Irish voters approve EU deficit-fighting treaty

By Shawn Pogatchnik

Associated Press

Published: Friday, June 1 2012 6:33 a.m. MDT

"I'm hopeful for a strong 'yes' vote. The early trends would indicate a strong run in favor of the 'yes' vote," said Kenny, who rose to power on a platform promising to pull Ireland out of recession, minimize the cost of bank rescues, and get the country borrowing normally again on bond markets by next year. During his pro-treaty campaign he warned that rejection would mean even worse austerity, because Ireland would suffer more credit downgrades and lose its key EU source of funding.

The treaty, signed in February by leaders of 25 countries including Ireland, proposes that all members who ratify it should reduce their annual deficits to no more than 0.5 percent of gross domestic product. The current eurozone limit is 3 percent of GDP. Ireland is committed to cutting its way back to that level by 2015.
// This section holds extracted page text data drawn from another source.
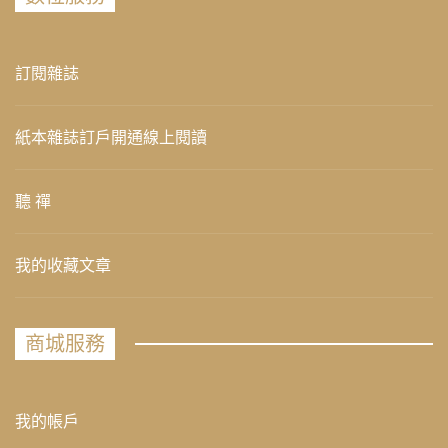
訂閱雜誌
紙本雜誌訂戶開通線上閱讀
聽 禪
我的收藏文章
商城服務
我的帳戶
Opponents of the treaty argued that the new 0.5 percent deficit limit would force Ireland to keep cutting until perhaps 2020, when greater state investment to stimulate the economy was required. The government countered that much would depend on whether Ireland could keep growing its economy against the tide of austerity.

Ireland has recorded a faint pulse of growth over the past year thanks to strong exports by nearly 1,000 foreign high-tech companies based in Ireland. But the domestic economy, with unemployment stuck on 14.3 percent and hundreds of thousands of households mired in negative-equity mortgages, has shrunk for four straight years.

Ireland has posted the EU's worst deficits since 2009, including an EU-record 32.4 percent in 2010 and 13.1 percent last year. Both figures were greatly inflated by the exceptional costs of Ireland's decision to nationalize five of its six banks rather than see any collapse — a debt burden that pushed Ireland itself into the bailout zone in 2010. Repayments to international bondholders, central banks and interest on decades-long loans are expected to cost Ireland's taxpayers €68 billion ($85 billion), equivalent to €19,000 ($23,500) for every man, woman and child.